Several studies have reported alterations in the transcriptional program of cells in MDS patients both in relation to healthy cells and across severity of disease [22, 23]. This study has sought to harness these changes during the development and progression of the disease to identify potential novel therapeutic agents. This approach has uncovered a gene signature which showed a consistent increasing or decreasing trend in expression across the disease spectrum from normal bone marrow, MDS patients with low, intermediate and high risk of transformation and de novo AML. Clustering of the patient transcriptomes by these genes led to a number of distinct clusters, chiefly around the expected groups, reinforcing the suitability of the gene signature. Interestingly, the medium-risk MDS samples are distributed throughout all clusters. This perhaps reflects the clinical heterogeneity in those MDS patients that are neither indolent nor AML-like.

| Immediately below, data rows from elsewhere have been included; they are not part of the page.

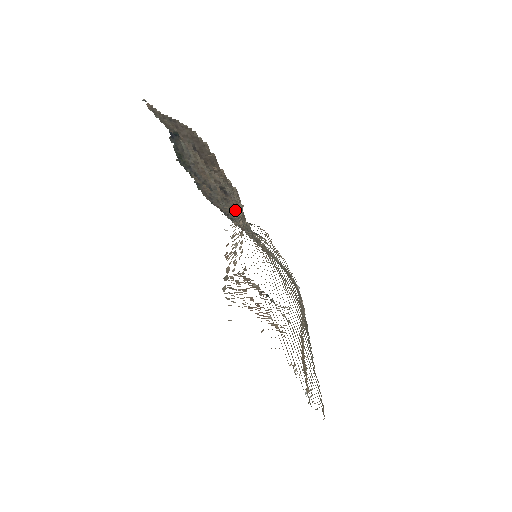
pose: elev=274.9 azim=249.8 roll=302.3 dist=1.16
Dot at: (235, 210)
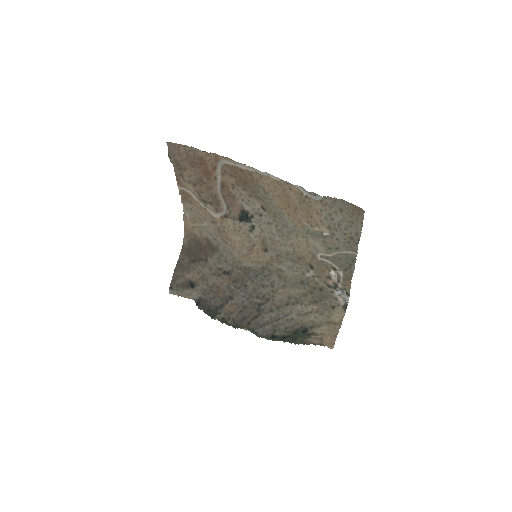
Dot at: (203, 217)
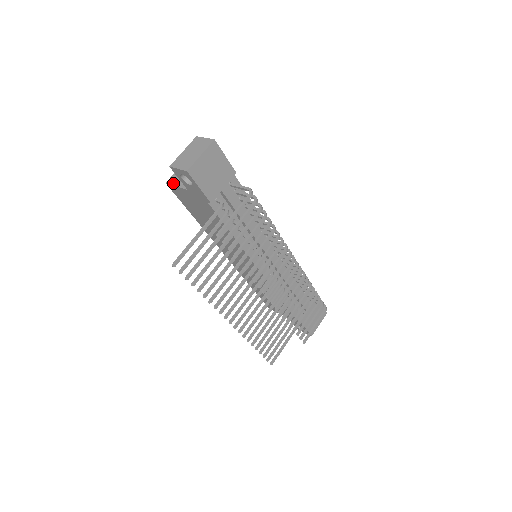
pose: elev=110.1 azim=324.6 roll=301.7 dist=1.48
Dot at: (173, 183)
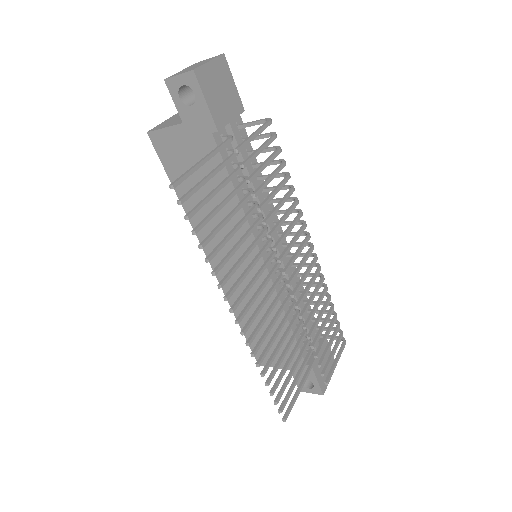
Dot at: (158, 128)
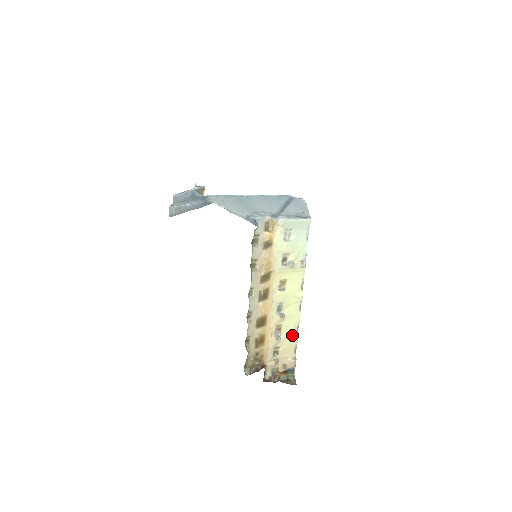
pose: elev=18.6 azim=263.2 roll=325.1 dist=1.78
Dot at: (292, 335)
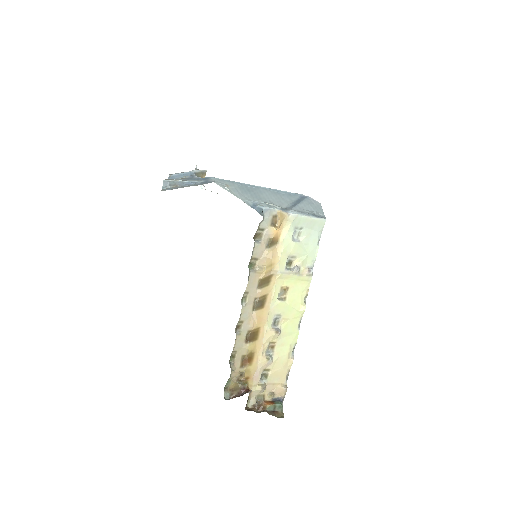
Dot at: (286, 357)
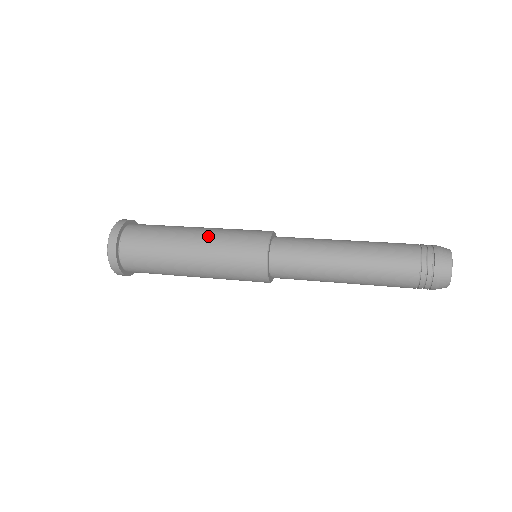
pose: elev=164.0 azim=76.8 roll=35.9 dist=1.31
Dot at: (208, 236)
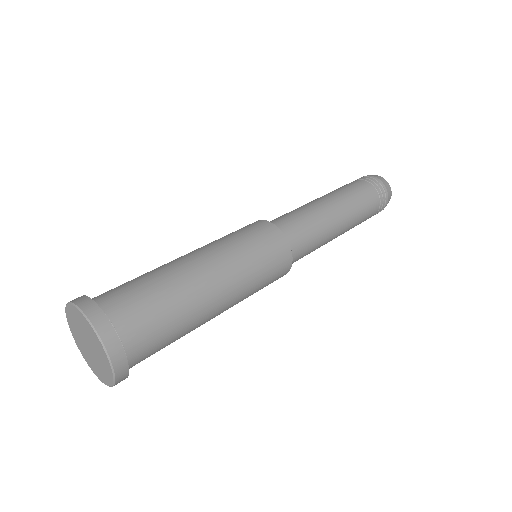
Dot at: (237, 290)
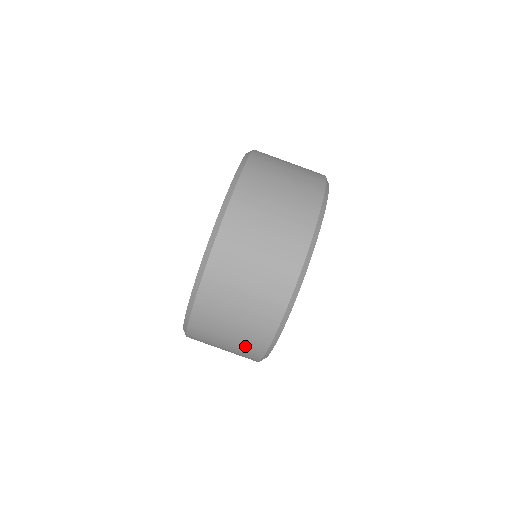
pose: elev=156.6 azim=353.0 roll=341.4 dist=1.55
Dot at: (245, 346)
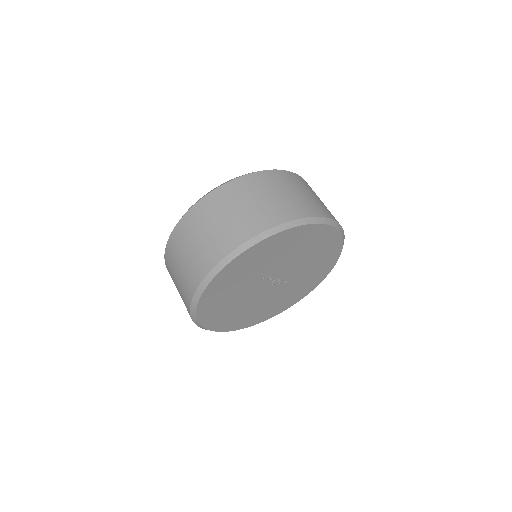
Dot at: (186, 281)
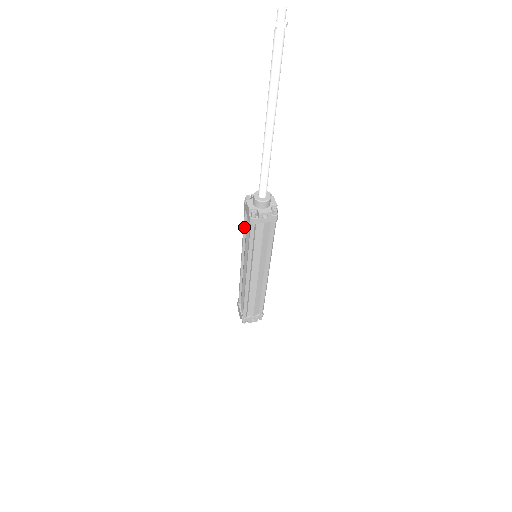
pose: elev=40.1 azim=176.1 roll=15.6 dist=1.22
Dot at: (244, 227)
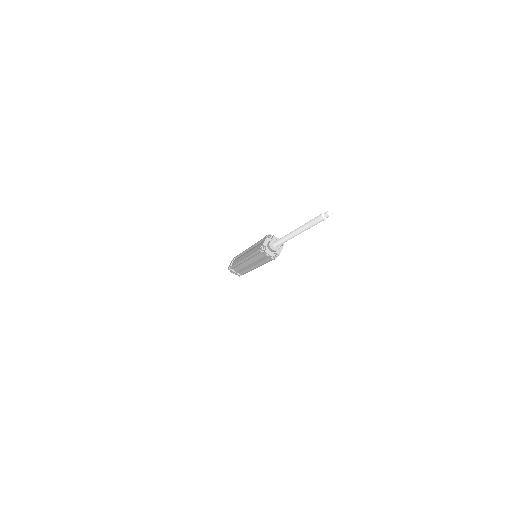
Dot at: (260, 242)
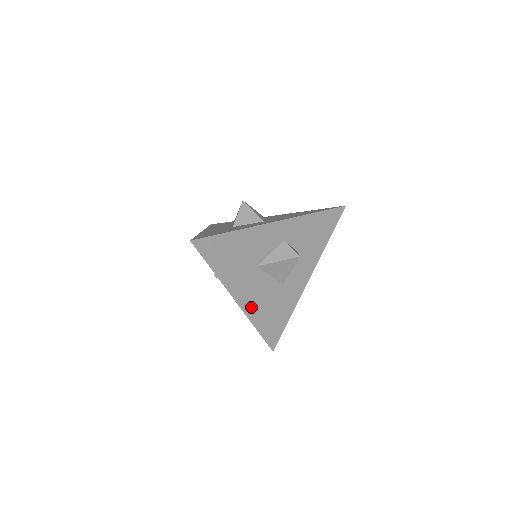
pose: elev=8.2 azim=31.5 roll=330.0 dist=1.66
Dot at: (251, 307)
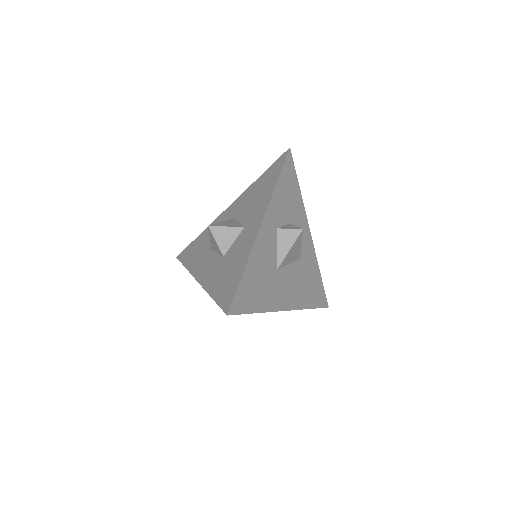
Dot at: (296, 300)
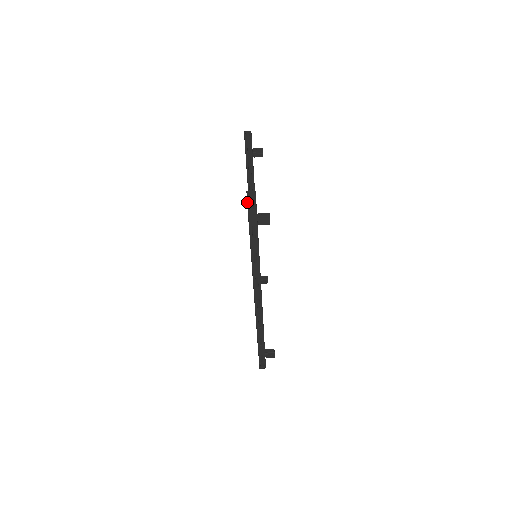
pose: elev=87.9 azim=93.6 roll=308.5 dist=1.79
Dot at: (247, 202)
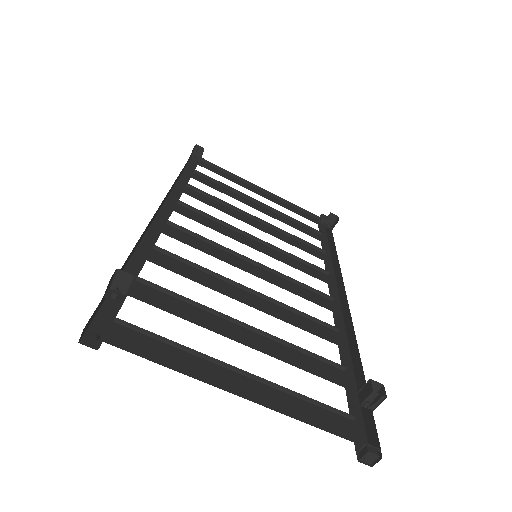
Dot at: (352, 439)
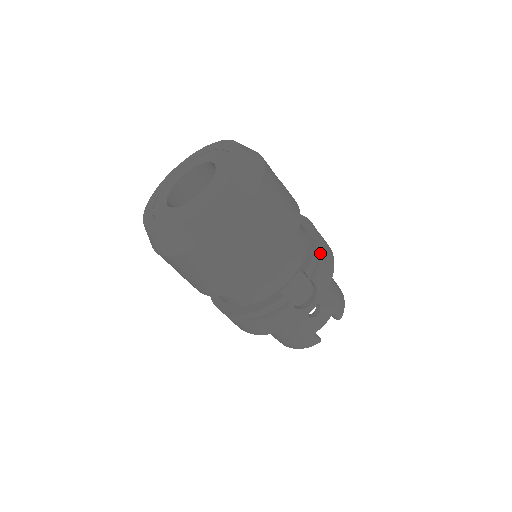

Perhaps not surprisingly, the gene signature itself contains many genes with established roles in MDS and AML. For example, 7 members of the HOX genes, a gene family known to be important in both normal and malignant hematopoiesis, are included [24]. Moreover, WT1, CDK6 and FLT3, well-established drivers of leukemogenesis, [2527] also form part of the increasing component. The presence of these genes in the signature may indicate value in its investigation as a mechanism of monitoring disease progression. However, the principal goal of this research was to leverage this signature to identify new and re-purposed therapies for MDS using sscMap, without the need to screen a multitude of individual targets. The other benefit of the connectivity mapping approach is that re-purposed drugs are three times more likely to be approved than novel agents [5, 6].

The potential of connectivity mapping has been shown many times before [2832], but we believe that this is its first reported use in identifying drugs to re-purpose for the treatment of MDS and AML. The use of the improved statistically-significant approach together with multiple gene signatures [29] and the updated, and more robust, chip definition file (CDF) microarray probe-mapping [12] had increased the chances of a successful hit. Indeed, the identification of ATRA by the sscMap algorithm added significant authority to and validation of the process. sscMap identified two other compounds with potential anti-leukemic effects, with bromocriptine proving itself worthy of further in vivo and clinical investigation given our positive pre-clinical results.

In terms of drug re-purposing, a compound which shows an additive or synergistic effect with established therapies is more likely to be accepted by both physicians and patients themselves. The current gold-standard in the treatment of high-risk MDS and AML is cytarabine. Of particular relevance is the apparent success of low doses of this compound in treating elderly MDS/AML patients unable to undergo more aggressive regimens [3335]. In these cases any compound that enhances effectiveness without significant side-effect would be of huge benefit to these patients.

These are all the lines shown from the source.